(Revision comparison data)
----

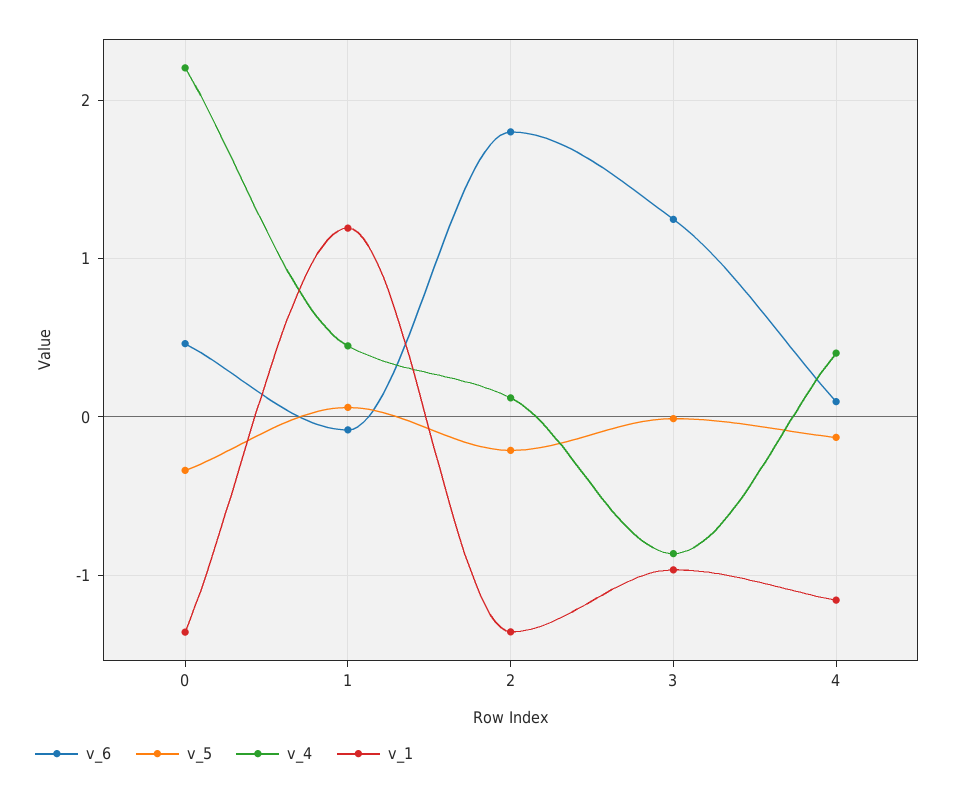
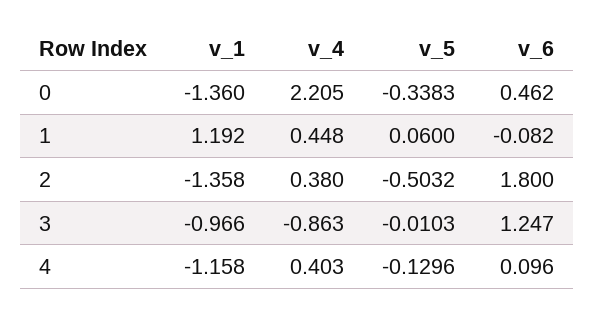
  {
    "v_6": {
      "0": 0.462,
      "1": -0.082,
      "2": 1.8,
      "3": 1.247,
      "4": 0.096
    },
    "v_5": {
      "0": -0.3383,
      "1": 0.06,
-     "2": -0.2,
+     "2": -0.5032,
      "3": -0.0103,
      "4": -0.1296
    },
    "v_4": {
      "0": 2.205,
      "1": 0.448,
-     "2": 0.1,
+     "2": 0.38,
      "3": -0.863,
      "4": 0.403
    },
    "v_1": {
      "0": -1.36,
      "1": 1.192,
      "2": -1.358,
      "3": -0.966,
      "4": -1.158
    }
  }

----

Reproduce the records above exactly, leaving out every picture they contain.

  {
    "v_6": {
      "0": 0.462,
      "1": -0.082,
      "2": 1.8,
      "3": 1.247,
      "4": 0.096
    },
    "v_5": {
      "0": -0.3383,
      "1": 0.06,
-     "2": -0.2,
+     "2": -0.5032,
      "3": -0.0103,
      "4": -0.1296
    },
    "v_4": {
      "0": 2.205,
      "1": 0.448,
-     "2": 0.1,
+     "2": 0.38,
      "3": -0.863,
      "4": 0.403
    },
    "v_1": {
      "0": -1.36,
      "1": 1.192,
      "2": -1.358,
      "3": -0.966,
      "4": -1.158
    }
  }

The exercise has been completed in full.